╔══

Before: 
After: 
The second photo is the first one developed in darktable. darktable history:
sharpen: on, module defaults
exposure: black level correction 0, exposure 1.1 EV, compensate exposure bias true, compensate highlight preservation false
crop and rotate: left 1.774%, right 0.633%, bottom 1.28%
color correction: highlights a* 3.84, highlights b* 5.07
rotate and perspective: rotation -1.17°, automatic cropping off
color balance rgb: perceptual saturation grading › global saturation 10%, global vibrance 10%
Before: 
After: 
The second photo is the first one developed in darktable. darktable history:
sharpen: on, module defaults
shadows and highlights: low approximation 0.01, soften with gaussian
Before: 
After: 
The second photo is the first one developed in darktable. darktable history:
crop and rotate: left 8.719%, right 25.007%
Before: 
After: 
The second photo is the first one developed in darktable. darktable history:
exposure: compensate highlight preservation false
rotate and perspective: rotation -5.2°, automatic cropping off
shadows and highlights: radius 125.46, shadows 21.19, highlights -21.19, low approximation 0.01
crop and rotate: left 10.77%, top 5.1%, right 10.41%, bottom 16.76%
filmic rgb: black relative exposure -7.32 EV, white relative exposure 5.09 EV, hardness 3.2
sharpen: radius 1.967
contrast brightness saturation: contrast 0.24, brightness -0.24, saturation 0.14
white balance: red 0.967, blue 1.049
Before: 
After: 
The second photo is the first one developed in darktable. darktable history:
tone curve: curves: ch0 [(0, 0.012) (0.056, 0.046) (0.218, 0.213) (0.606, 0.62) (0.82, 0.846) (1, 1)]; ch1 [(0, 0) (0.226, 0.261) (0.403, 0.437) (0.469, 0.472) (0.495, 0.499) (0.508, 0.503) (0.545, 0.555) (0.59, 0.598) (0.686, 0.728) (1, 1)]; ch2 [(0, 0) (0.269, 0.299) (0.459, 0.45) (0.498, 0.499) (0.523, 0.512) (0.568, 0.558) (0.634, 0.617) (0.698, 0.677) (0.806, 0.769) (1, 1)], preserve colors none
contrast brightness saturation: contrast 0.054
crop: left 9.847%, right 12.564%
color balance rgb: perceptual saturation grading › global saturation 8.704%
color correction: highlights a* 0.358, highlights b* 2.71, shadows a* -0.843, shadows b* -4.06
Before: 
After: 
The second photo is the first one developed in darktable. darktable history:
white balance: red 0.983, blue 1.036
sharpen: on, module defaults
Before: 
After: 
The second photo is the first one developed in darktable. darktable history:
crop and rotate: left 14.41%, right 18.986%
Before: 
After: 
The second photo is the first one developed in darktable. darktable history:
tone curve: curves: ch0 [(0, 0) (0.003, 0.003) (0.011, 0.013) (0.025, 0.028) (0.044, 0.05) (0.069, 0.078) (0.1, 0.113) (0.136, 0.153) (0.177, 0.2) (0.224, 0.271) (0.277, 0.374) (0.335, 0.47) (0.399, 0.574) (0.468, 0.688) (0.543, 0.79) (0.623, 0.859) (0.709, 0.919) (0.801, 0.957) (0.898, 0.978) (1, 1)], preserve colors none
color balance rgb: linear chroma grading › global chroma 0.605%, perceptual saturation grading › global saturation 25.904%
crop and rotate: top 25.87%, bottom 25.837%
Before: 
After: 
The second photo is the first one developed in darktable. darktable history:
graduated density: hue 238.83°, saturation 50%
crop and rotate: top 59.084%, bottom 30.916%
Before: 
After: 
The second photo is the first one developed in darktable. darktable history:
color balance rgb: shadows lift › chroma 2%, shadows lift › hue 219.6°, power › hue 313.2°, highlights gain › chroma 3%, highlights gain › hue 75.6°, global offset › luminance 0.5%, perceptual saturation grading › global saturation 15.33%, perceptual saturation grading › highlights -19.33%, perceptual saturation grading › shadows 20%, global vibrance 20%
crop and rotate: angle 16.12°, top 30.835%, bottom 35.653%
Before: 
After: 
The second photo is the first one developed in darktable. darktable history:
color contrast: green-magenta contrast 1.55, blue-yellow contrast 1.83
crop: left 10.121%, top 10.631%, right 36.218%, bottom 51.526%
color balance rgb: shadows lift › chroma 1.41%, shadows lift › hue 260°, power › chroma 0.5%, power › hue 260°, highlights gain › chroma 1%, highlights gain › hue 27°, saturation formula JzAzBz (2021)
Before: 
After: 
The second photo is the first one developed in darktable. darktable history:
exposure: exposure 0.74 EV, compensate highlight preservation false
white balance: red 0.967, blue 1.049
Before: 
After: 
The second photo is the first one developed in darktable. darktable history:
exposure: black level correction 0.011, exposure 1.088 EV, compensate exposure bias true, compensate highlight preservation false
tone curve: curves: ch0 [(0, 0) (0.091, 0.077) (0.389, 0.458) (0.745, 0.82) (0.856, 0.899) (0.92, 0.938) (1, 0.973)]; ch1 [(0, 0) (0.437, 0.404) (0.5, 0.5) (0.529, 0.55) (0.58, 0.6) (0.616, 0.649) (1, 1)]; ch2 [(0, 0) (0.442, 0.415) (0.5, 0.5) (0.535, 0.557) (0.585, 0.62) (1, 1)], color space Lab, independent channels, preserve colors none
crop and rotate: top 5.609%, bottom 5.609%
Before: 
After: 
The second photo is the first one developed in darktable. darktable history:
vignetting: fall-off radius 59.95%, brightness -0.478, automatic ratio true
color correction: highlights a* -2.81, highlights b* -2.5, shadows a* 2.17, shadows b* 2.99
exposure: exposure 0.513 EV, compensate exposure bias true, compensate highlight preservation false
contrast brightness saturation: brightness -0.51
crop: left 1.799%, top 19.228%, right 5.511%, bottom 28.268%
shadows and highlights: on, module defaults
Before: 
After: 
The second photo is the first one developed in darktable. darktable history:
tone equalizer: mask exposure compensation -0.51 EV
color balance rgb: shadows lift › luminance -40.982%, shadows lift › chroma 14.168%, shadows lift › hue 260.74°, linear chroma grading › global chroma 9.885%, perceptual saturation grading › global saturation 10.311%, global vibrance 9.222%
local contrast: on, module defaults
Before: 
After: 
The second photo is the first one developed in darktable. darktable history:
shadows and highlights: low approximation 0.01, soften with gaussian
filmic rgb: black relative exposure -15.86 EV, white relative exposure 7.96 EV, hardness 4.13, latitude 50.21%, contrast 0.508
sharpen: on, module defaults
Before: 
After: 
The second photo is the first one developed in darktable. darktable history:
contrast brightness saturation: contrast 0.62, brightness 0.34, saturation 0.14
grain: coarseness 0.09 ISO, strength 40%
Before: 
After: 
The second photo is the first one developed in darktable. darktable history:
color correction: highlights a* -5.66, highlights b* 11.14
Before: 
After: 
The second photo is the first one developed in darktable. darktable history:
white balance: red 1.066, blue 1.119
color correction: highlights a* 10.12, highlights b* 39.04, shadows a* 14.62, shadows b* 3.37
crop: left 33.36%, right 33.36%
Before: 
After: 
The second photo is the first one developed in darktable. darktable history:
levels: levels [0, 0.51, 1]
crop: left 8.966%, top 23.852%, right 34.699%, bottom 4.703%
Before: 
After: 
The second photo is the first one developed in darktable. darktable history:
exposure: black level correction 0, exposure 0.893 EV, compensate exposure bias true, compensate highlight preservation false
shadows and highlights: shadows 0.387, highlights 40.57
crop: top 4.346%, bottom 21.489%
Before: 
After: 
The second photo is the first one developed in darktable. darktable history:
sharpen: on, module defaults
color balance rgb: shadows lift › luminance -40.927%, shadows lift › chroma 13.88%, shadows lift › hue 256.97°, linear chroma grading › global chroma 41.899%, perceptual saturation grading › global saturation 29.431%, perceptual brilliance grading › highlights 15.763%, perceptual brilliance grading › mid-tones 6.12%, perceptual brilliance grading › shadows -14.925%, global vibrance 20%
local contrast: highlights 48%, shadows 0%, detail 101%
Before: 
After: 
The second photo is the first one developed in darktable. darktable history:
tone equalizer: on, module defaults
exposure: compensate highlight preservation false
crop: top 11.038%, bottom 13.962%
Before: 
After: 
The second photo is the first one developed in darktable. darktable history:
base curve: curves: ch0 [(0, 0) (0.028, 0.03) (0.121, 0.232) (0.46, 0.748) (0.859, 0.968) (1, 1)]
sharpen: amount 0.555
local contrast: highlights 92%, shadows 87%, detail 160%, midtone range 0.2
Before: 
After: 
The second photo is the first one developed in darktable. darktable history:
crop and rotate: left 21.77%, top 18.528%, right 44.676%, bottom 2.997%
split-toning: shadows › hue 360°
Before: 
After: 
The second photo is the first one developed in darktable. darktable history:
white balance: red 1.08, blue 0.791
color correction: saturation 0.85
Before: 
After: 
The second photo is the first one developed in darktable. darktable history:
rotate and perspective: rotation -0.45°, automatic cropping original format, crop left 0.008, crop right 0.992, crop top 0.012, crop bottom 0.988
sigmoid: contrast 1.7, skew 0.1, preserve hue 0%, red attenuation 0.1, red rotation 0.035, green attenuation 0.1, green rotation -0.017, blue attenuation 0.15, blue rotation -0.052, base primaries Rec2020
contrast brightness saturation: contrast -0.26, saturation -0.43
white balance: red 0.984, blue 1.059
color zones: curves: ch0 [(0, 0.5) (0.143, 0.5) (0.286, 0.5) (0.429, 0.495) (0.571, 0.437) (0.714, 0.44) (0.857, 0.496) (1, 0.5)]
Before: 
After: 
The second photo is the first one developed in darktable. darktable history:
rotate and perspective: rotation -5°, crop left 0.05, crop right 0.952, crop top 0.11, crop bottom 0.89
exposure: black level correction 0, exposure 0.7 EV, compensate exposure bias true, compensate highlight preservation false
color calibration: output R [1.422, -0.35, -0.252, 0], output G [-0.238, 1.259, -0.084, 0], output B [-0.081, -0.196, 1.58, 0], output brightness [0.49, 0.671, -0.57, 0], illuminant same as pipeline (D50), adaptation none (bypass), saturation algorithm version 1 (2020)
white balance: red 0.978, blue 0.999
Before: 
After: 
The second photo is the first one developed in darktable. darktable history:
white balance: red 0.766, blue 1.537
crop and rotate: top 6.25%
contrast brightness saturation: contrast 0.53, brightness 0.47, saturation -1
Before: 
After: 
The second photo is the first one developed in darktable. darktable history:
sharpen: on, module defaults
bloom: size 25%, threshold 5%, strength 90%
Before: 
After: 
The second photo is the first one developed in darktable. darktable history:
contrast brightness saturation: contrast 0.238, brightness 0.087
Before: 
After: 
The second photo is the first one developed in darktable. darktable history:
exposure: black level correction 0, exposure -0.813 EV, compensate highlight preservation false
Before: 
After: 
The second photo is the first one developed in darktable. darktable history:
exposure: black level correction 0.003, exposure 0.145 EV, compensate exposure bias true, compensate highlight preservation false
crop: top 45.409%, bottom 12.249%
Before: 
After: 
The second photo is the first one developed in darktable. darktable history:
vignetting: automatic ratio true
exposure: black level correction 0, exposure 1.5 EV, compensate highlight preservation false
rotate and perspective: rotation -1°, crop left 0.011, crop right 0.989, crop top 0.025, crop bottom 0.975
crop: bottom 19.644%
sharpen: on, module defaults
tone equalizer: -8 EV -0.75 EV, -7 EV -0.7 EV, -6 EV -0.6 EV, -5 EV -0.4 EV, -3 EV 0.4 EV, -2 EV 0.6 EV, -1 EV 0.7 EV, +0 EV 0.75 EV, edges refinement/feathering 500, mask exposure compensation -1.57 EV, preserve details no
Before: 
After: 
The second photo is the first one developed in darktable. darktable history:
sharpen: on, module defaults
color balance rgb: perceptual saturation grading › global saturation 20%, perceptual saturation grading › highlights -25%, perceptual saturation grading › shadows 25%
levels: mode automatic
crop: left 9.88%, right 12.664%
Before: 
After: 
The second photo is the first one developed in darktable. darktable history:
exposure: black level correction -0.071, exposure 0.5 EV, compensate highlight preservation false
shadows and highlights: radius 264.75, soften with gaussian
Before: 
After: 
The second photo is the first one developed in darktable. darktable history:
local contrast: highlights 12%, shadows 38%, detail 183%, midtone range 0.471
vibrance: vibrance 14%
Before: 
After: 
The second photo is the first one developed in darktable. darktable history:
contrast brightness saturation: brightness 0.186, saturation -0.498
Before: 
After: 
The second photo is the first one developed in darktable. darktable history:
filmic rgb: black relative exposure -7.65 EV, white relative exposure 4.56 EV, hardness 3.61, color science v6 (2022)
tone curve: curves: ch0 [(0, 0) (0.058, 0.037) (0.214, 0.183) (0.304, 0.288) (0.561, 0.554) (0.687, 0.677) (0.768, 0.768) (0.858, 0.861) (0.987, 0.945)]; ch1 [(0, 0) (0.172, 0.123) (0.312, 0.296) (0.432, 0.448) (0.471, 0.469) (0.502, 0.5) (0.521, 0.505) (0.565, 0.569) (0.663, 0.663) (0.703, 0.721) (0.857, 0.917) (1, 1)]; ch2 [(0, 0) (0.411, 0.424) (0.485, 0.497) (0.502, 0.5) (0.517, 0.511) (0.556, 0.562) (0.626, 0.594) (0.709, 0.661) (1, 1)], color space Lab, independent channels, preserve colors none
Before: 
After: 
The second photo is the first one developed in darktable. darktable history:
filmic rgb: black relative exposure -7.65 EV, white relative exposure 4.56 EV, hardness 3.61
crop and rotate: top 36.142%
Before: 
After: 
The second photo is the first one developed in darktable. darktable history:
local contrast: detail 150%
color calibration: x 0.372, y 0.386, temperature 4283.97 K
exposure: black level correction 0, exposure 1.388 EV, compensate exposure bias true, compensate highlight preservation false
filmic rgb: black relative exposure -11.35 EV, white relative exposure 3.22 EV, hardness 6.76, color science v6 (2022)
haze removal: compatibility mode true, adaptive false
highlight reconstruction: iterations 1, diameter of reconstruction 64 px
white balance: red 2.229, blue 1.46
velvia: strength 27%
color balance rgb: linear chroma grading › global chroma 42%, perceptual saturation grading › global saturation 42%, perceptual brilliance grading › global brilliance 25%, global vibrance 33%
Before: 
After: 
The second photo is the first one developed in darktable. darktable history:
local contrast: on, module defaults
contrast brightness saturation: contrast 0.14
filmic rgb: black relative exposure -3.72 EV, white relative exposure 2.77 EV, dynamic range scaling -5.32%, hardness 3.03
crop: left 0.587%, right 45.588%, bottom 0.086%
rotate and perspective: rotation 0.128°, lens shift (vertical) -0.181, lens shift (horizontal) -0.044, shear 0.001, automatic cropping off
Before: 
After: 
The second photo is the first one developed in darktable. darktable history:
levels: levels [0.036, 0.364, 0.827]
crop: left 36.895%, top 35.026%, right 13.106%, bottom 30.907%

╚══

What you should do
Put the rows from the start of the rows through the line containing "exposure: black level correction 0, exposure 1.1" into a two-column CSV with the headers description and settings, giving each row's text and its edit settings. Make one line per row, enclose each field in quotation marks, and replace line breaks with spaces.

Response to the task
description,settings
"Before: After: The second photo is the first one developed in darktable. darktable history:","sharpen: on, module defaults exposure: black level correction 0, exposure 1.1 EV, compensate exposure bias true, compensate highlight preservation false"